▶ **Kurze Aufgabe 1**:
Gib sämtliche Zeilen der Liste, die unter dem Text folgt, unverändert wieder. Lass dabei die Bilder weg.

▶ **Angezeigter Text**:
+--

Einmal in der Woche Abenteuer: Western oder Weltraum?
Groschenromane Die Welt für fünfzig Pfennig
Es dauerte nicht lange, da wussten es alle: Zwei Dörfer weiter hatte ein Zeitungskiosk eröffnet, an dem es Kurzromane gab, die angeblich "toff" waren, was 1949 so viel wie "cool" hieß. Wie ein Magnet zog dieser Kiosk, der nicht mehr als eine kleine Bretterbude war, die Jugendlichen der umliegenden Dörfer an. In Trauben standen sie davor, gebannt von den Titelbildern der Heftromane: Cowboys und Indianer, Detektive, Kommissare, gruselige Monster, Ufos oder Außerirdische zierten die bunten Cover. "Wir stürzten uns wie die Verrückten auf die dünnen Hefte. Sie waren die Erfüllung aller Sehnsüchte, der Weg in ferne Länder, gepflastert mit wilden Abenteuern", erinnert sich Heinz J. Galle an seinen ersten Besuch bei besagtem Kiosk. Damals entflammte eine lebenslange Leidenschaft. Der Rentner sammelt die Hefte mittlerweile seit über 50 Jahren und hat Standardwerke wie "Groschenhefte - Die Geschichte der deutschen Trivialliteratur" verfasst.
Doch vor dem Kauf seines ersten Kurzromans stand eine schwere Entscheidung. Welches der Abenteuerhefte war das spannendste? "Rah Norton, der Eroberer des Weltalls" oder "Sun Koh, der Erbe von Atlantis"? Die Geschichten um Westernhelden wie "Buffalo Bill", "Billy Jenkins" und "Robert Perkins"? Oder doch lieber die Wagnisse des Agenten "Frank Kenney" - die Wahl fiel dem damals 13-Jährigen angesichts des großen Angebots nicht leicht. Galle entschied sich schließlich für den ersten Teil von "Sun Koh". Der Titel des Heftes: "Ein Mann fällt vom Himmel". Dafür legte er die beträchtliche Summe von 50 Pfennig auf die Ladentheke - fünf Groschen. Damit war der Erwerb Groschenroman zwar weit billiger als ein Buch, doch für Kinder noch immer eine beachtliche Investition. Das Heft fest an die Brust gedrückt, zog der Schüler sich dann in die hinterste Ecke des elterlichen Heubodens zurück und versank für Stunden in der Welt von Sun Koh.

+--

▶ **Kurze Aufgabe 2**:
Übersetze aus dem Text über Groschenromane diesen Satz ins Englische: „Wie ein Magnet zog dieser Kiosk, der nicht mehr als eine kleine Bretterbude war, die Jugendlichen der umliegenden Dörfer an.“

+--

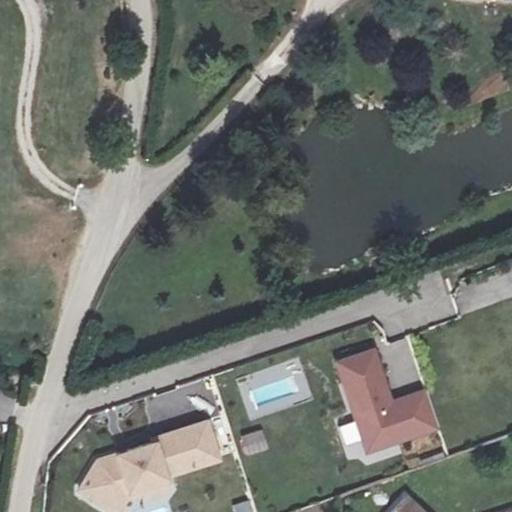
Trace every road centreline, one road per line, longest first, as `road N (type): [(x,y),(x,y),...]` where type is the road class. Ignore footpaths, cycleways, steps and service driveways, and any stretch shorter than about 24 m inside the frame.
road 1 (unclassified): [(138,0),(125,200),(65,290),(32,419)]
road 2 (residential): [(420,287),(32,419)]
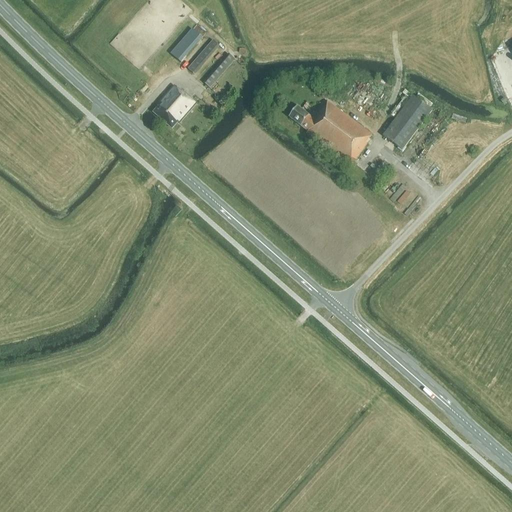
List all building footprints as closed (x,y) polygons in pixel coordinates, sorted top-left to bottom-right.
[(192,30),(170,54),(181,63),(202,38),(192,30)] [(213,41),(188,69),(193,74),(218,45),(213,41)] [(223,61),(228,54),(218,46),(195,75),(205,83),(222,60),(223,61)] [(230,56),(205,84),(210,89),(235,60),(230,56)] [(179,124),(197,103),(182,90),(181,91),(174,86),(159,103),(161,104),(153,113),(172,129),(178,122),(179,124)] [(223,94),(217,102),(222,106),(228,99),(223,94)] [(418,94),(415,98),(413,97),(411,100),(406,96),(391,116),(396,120),(383,136),(402,151),(432,111),(429,109),(433,104),(418,94)] [(366,143),(372,135),(327,101),(314,119),(297,107),(289,117),(308,132),(307,133),(351,167),(367,144),(366,143)] [(456,131),(468,135),(469,132),(475,133),(478,123),(460,117),(456,131)] [(462,160),(467,155),(457,146),(452,151),(462,160)]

+--

▶ **Antwort 1**:
Trace every road centreline, one road per line, longest first, as `road N (type): [(x,y),(x,y),...]` where type is the road class. Ignore footpaths, cycleways, steps and service driveways, and any stretch shorter than about 24 m inside the frame.
road 1 (unclassified): [(138,0),(125,200),(65,290),(32,419)]
road 2 (residential): [(420,287),(32,419)]
List all building footprints as closed (x,y) polygons in pixel coordinates, sorted top-left to bottom-right.
[(192,30),(170,54),(181,63),(202,38),(192,30)] [(213,41),(188,69),(193,74),(218,45),(213,41)] [(223,61),(228,54),(218,46),(195,75),(205,83),(222,60),(223,61)] [(230,56),(205,84),(210,89),(235,60),(230,56)] [(179,124),(197,103),(182,90),(181,91),(174,86),(159,103),(161,104),(153,113),(172,129),(178,122),(179,124)] [(223,94),(217,102),(222,106),(228,99),(223,94)] [(418,94),(415,98),(413,97),(411,100),(406,96),(391,116),(396,120),(383,136),(402,151),(432,111),(429,109),(433,104),(418,94)] [(366,143),(372,135),(327,101),(314,119),(297,107),(289,117),(308,132),(307,133),(351,167),(367,144),(366,143)] [(456,131),(468,135),(469,132),(475,133),(478,123),(460,117),(456,131)] [(462,160),(467,155),(457,146),(452,151),(462,160)]

▶ **Antwort 2**:
Like a magnet, this kiosk, which was no more than a small wooden shack, drew in the young people from the surrounding villages.